Call for Papers

Developing responsible AI needs a change of paradigm from accuracy-optimized models to models that prioritize ethical use. This shift requires a change in our way of thinking when building resources for NLP applications, including datasets, annotation schemes, language models, and evaluation metrics. For example, each manually annotated dataset should be accompanied with detailed information on the data sources, the data sampling process, the annotation process, and all the other important decisions (Data Statements). Datasets should represent input from a diverse and representative sample of users and be annotated by workers with diverse backgrounds. When building or using language representations, such as word and sentence embeddings, researchers should be aware that such representations often perpetuate and accentuate unfair biases and require mitigating techniques. Evaluation metrics should take into account the ethics and fairness related costs associated with different kinds of errors. The carbon footprint created by computationally demanding models should also be considered as cost when measuring the effectiveness of AI systems.

There is also a need for tools and resources that are designed for translating the technical jargon into simple language and providing explanations of automatic outcomes to non-expert users. Explainable AI will empower the society to scrutinize the algorithms for ethical use (or the risk of misuse) in specific applications and ensure that everyone has a voice in defining and validating ethical AI.

We invite papers describing original research on design, creation, and use of language resources (annotated and unlabeled corpora, lexicons, dictionaries, templates, language representations, evaluation metrics, etc.) and tools to address any of the issues in responsible AI, including (but not limited to):

- Fairness and unintended biases

- Confidentiality and privacy

- Interpretability and explainability

- Safety and security

- Transparency

- Accountability

- Integrity.

The language resources and tools can be designed for any one or several NLP (or non-NLP) applications, including (but not limited to):

- Syntax parsing and tagging

- Lexical semantics

- Language representation

- Discourse analysis

- Information retrieval

- Information extraction

- Natural language generation

- Textual inference

- Speech processing

- Dialogue systems

- Argument mining

- Sentiment and emotion analysis

- Machine translation

- Question answering

- Summarization

- Social media analysis

- Computational social science

- Health and wellness applications

- Auditing in highly regulated fields, such as medical, financial, and legal.


Paper Submission


We solicit original papers that describe language resources, evaluation metrics, and tools designed to assist in developing and assessing ethical AI systems.
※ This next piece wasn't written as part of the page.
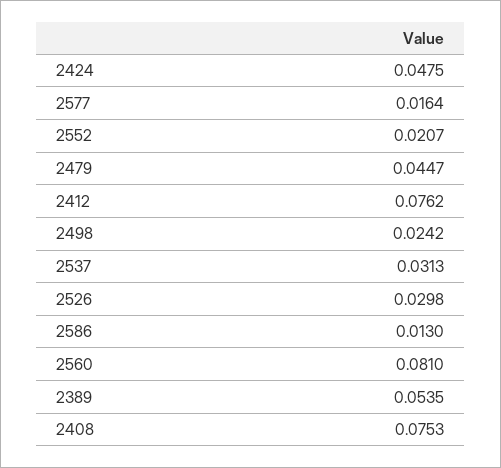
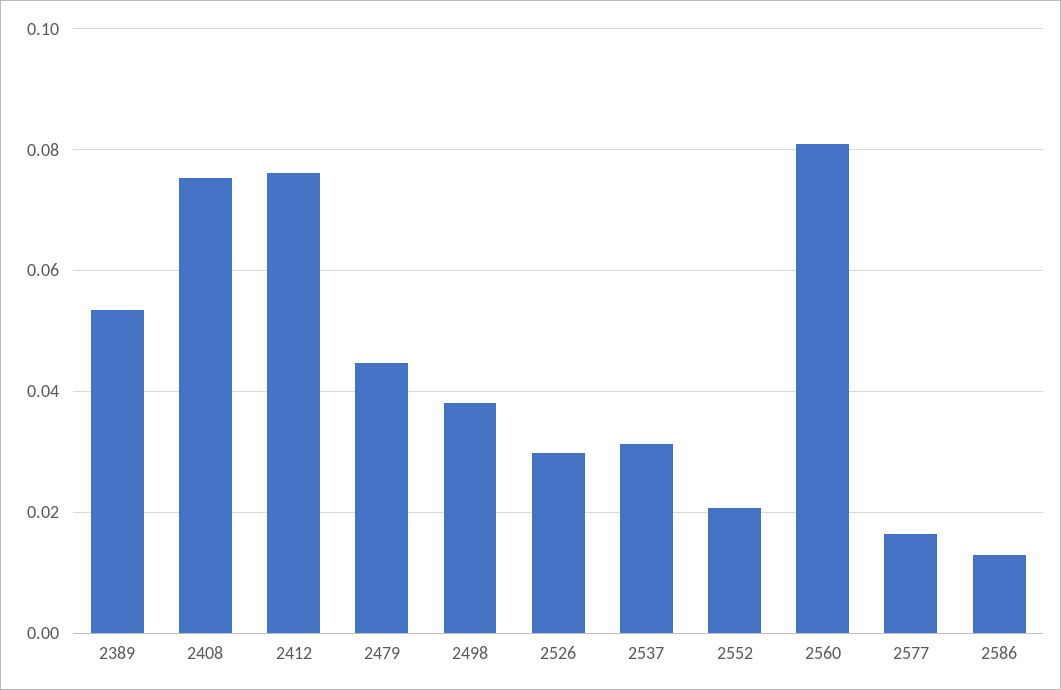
2424: 0.0475 -> none
2498: 0.0242 -> 0.038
We also welcome papers highlighting ethics related problems in existing, widely used language resources (e.g., labeled datasets, word embeddings). We invite regular papers describing completed projects, emerging research papers presenting ongoing work, and position papers arguing an opinion on one of the topics of interest.

The papers can be up to 8 pages long (plus unlimited pages for references) and should be formatted according to the LREC style guidelines. The review process will be double-blind. In preparing your manuscript, do not include any information which could reveal your identity, or that of your co-authors. The title section of your manuscript should not contain any author names, email addresses, or affiliation status. If you do include any author names on the title page, your submission will be automatically rejected. In the body of your submission, you should eliminate all direct references to your own previous work. That is, avoid phrases such as "this contribution generalizes our results for XYZ". Also, please do not disproportionately cite your own previous work. The submissions will be reviewed by at least two members of the Program Committee. Accepted papers will be invited for an oral (or poster) presentation during the workshop and will be published as workshop proceedings. At least one author for each accepted paper has to attend the workshop to present the paper.

Submissions to multiple venues are allowed, but papers must be withdrawn from other venues if accepted by the workshop.